Por Félix Cortés Camarillo

No es fácil establecer una cifra cierta del número de damnificados en la industria restaurantera de nuestro país que la terquedad de las autoridades supuestamente sanitarias han provocado con su autoritario cierre a piedra y lodo. En todo el país, decenas de miles de establecimientos, mayores y medios especialmente, han tenido que cerrar definitivamente sus comederos ante la progresiva desaparición de los recursos que habían podido guardar bajo el colchón para enfrentar situaciones inesperadas y extremas, y la imposibilidad de acudir a otros apoyos externos para salvar negocios a los que les han invertido años y años de trabajo, muchas veces, familiar o gremial.
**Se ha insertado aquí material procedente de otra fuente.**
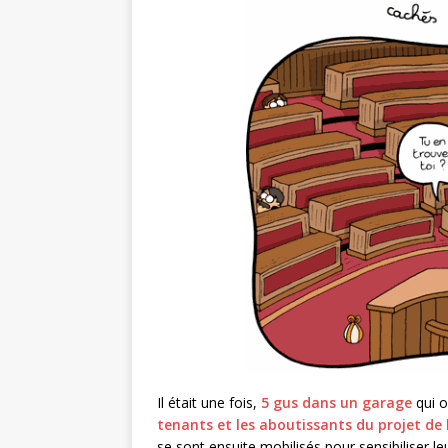
Il était une fois,
5 gus dans un garage
qui o
tenants et les aboutissants du projet de l
se sont ensuite mobilisés pour sensibiliser le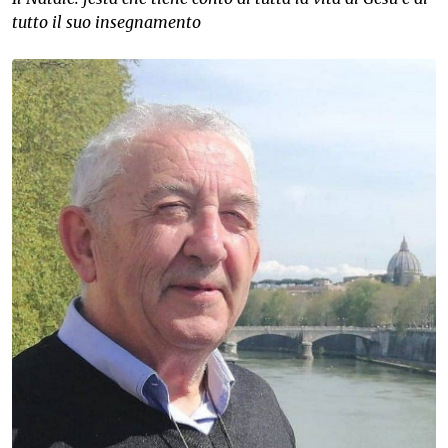
tutto il suo insegnamento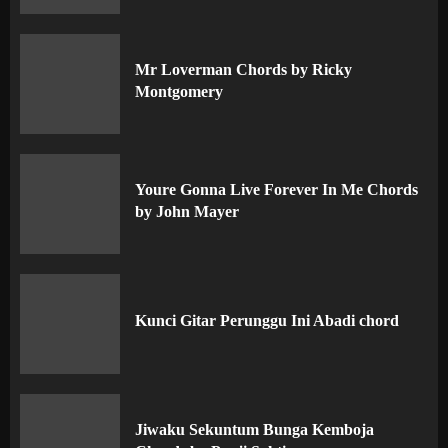
Mr Loverman Chords by Ricky
Montgomery
Youre Gonna Live Forever In Me Chords
by John Mayer
Kunci Gitar Perunggu Ini Abadi chord
Jiwaku Sekuntum Bunga Kemboja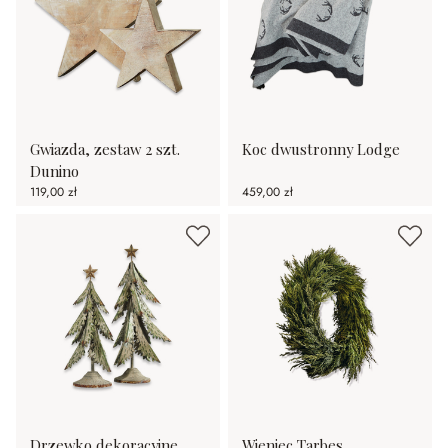
Gwiazda, zestaw 2 szt.
Koc dwustronny Lodge
Dunino
119,00 zł
459,00 zł
Drzewko dekoracyjne,
Wieniec Tarbes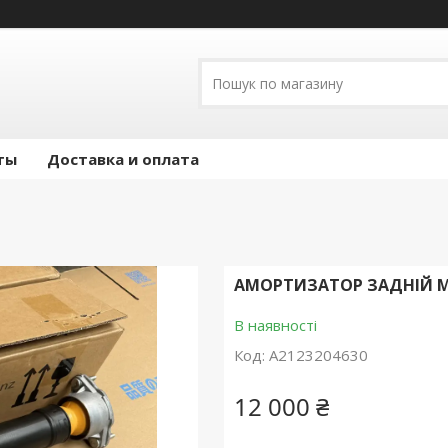
ты
Доставка и оплата
АМОРТИЗАТОР ЗАДНІЙ MER
В наявності
Код:
A2123204630
12 000 ₴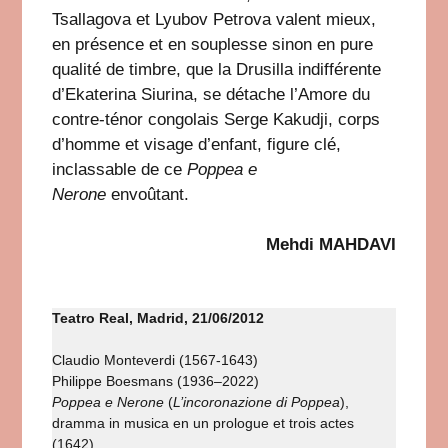
Tsallagova et Lyubov Petrova valent mieux,
en présence et en souplesse sinon en pure
qualité de timbre, que la Drusilla indifférente
d’Ekaterina Siurina, se détache l’Amore du
contre-ténor congolais Serge Kakudji, corps
d’homme et visage d’enfant, figure clé,
inclassable de ce
Poppea e
Nerone
envoûtant.
Mehdi MAHDAVI
Teatro Real, Madrid, 21/06/2012
Claudio Monteverdi (1567-1643)
Philippe Boesmans (1936–2022)
Poppea e Nerone
(
L’incoronazione di Poppea
),
dramma in musica en un prologue et trois actes
(1642)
Sobre todo, ante la tozuda actitud de las autoridades a todos los niveles de permitirle a los restaurantes reiniciar operaciones respetando todas las disposiciones sanitarias, que hiciera posible hacerse de los recursos mínimos para poder salvar sus fondas. Ni el compromiso de respetar límites de aforo que llegaron al imbécil del 20 por ciento de su capacidades, la sana distancia de más de tres metros entre mesa y mesa, la salida a la terrazas o banquetas para su servicio, sirvieron de nada.

Un grupo de empresarios restauranteros de la Ciudad de México, ante la opción de abrir o morir, osaron violar la prohibición de trabajar. Tampoco sirvió de nada. Al apercibimiento inicial sigue la clausura y la multa. De ahí el cierre definitivo de restaurantes, cafés, bares, cantinas y taquerías. En consecuencia el despido de miles de personas.

No se trata solamente de meseros, cocineros, garroteros, galopinas, lavaplatos, barrenderos, estacionadores de autos o encargados de los despojos. Esos, junto a los dueños y manejadores de los comedores, son las víctimas directas. Seguidamente vienen los proveedores de materias primas orgánicas y no, servicios de limpieza y seguridad y otros que dejo fuera. El esquema se repite en otras empresas de comercio y servicios. Los despidos se multiplican como ratas. Luego vendrán las maquiladoras y las fábricas.

El argumento para tal obcecación que hunde la economía es que la presencia de un número mayor de personas en un solo sitio propicia el contagio de la pandemia que nos ha cambiado la vida. Es indudablemente cierto. Pero hagamos una pausa.

Hay varias líneas del metro de la Ciudad de México sin servicio por el todavía irresuelto incendio de la central Buen Tono. Se había prometido que hoy miércoles ya estaría restablecido el servicio. Esas líneas hoy paradas suelen transportar, apretujados como sardinas, sin sana distancia y no todos con cubrebocas, tres millones de seres humanos cada día. Esos usuarios están haciendo colas de más de dos horas para abordar un transporte alternativo -y, desde luego más apretujado- en autobuses, patrullas o samaritanos que son escasos.

¿En qué cabeza cabe que las posibilidades de contagio Covid 19 son mayores en una mesa de restaurante que en un camión de transporte público?

Solamente en una mentalidad obtusa y malévola.

Circula una teoría, que ya no me parece tan descabellada como me lo parecía antes: la idea de la cuarta simulación “primero los pobres” tiene fundamento. La idea es minar la estructura económica del país, de manera que todos quebrados pasemos a engrosar el ejército de miserables dependientes de la caridad del Estado. Como en Venezuela o en Cuba. La idea de la economía moderna era acabar con los pobres. La cuarta simulación quiere que nosotros los pobres seamos la mayoría.

PREGUNTA para la mañanera, porque no me dejan entrar sin tapabocas: Señor Presidente ¿no debería agradecerle al señor Trump su reconocimiento por los miles de soldados mexicanos que por instrucciones suyas le cuidaron la frontera sur de los Estados Unidos?